Yes Vikki I feel the same way as you, Im not sure either. I would love to know whether day 6 are likely to survive. 
I was told that day 6 blasts are not as good as day 5, but they are still better than day 2/3. But that was in relation to fresh embies and I dont know about frosties. 
Im just hoping that the clinic knows what they are doing.

Jen x


----------



## vikki75 (Nov 14, 2007)

jen was you put on metformin for your pcos?


----------



## J-Mo (Feb 23, 2007)

Yes I was, and I still take it (although have to stop after ET).

Why do you ask?


----------



## vikki75 (Nov 14, 2007)

cos i also have pcos an was on it i stopped taking it now though cos i couldnt stomach it lol
i got 36 eggies but shared them 
i feel now i dont want to take them anymore i got my eggs 
i know its supoose to help not to miscarry but ive had natural conception an pregnancies with out it 
i know it sounds bad but i think alot of medications are away of making money i think this whole ivf game is a money making scheme 
but anyway theres me ratterling on lol
are you having tx at the mo?


----------



## J-Mo (Feb 23, 2007)

I know what you mean about a money making machine. Its difficult to know what to do for the best.
Some consultants say to stay on it for the first three months and some say to come off of it. My latest consultant says to stay on until you ovulate during tx and then as soon as you have EC, to stop taking it. But since Im having FET this time Im still taking it until I ovulate because I think it helps with the hormones and blood sugar levels too. I dont mind taking it though as I dont have any side effects anymore.

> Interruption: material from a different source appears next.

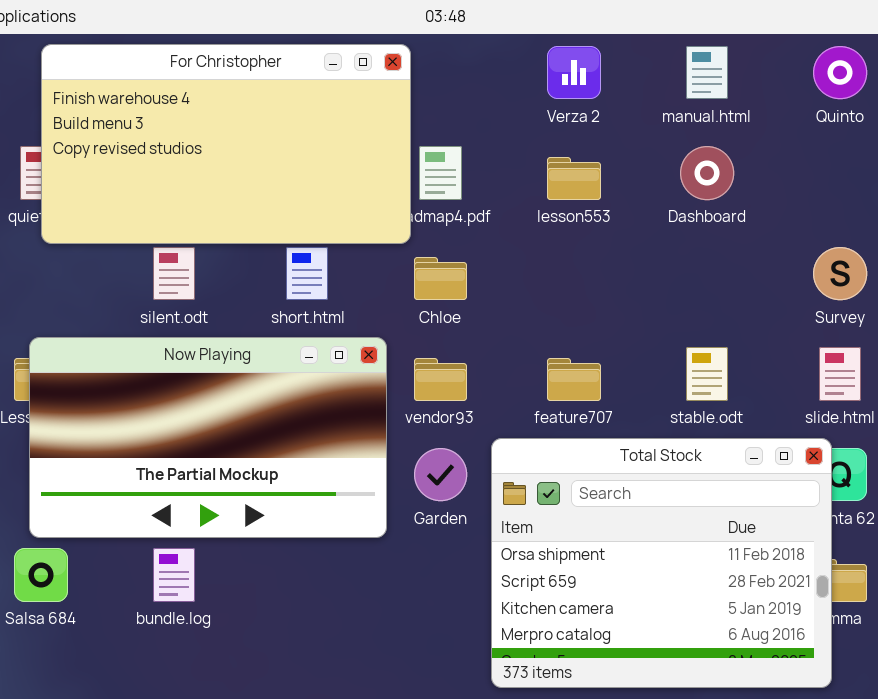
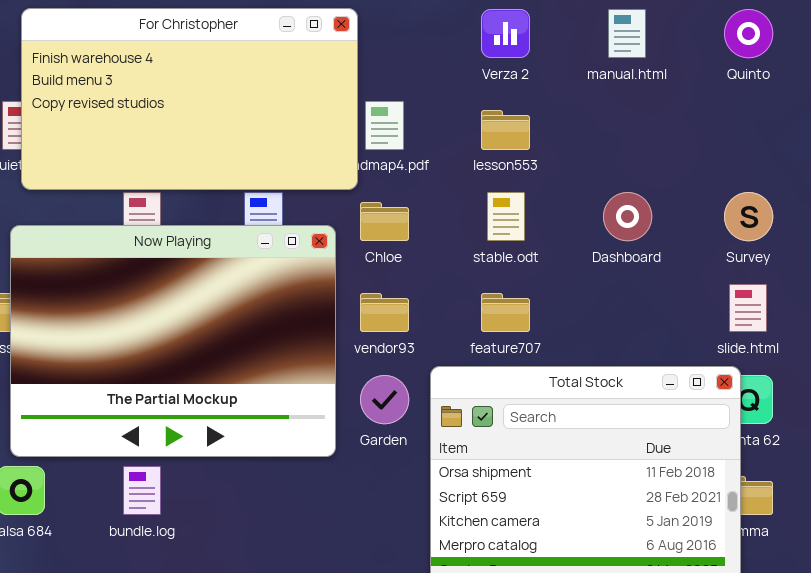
Dashboard: [680,146,734,200] -> [603,192,652,241], moved
Now Playing: [29,337,387,538] -> [10,225,336,457], resized
stable.odt: [686,347,728,401] -> [487,192,525,241], moved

Yes Im txing at the moment and my first FET next week. But now Im worried about the blasts being day 6's and therefore no good. I have a scan today so will ask at the clinic

jen x


----------



## vikki75 (Nov 14, 2007)

jen im having my first fet next friday hopefully i got 3 day six embies an 8 1 day embies on ice im   my day 6 make it xx
good luck to you hun hope the angels are on your side this time xx
vikxx


----------



## J-Mo (Feb 23, 2007)

Thanks Vikki
I just back from the clinic and asked about the day 6's. They said its true that some clinics dont even freeze day 6's because they dont think its worth it. But she said that at my clinic they have had many many positive pregnancies from Day 6 blasts so we must not give up hope.

Also they are put back the same day they are defrosted and so they are still day 6's.

Good luck to you too hun xxx


----------



## vikki75 (Nov 14, 2007)

jen good luck hun when you hopeing to have them put back in ?


----------



## J-Mo (Feb 23, 2007)

Not sure really, my follie is now at 23mm so she thinks I will either ov tomorrow or sat. I have to go back again tomorrow for another scan and maybe blood test and probably Sat too. Its exhausting now! 
So if I ov tomorrow, then ET will be Tues afternoon. But if its Sat, then it will be Weds afternoon. I must admit Im feeling very bloated now! 

Jen x


----------



## Avon Queen (Jul 8, 2007)

wendyk - just wanted to say good luck for 2moro


----------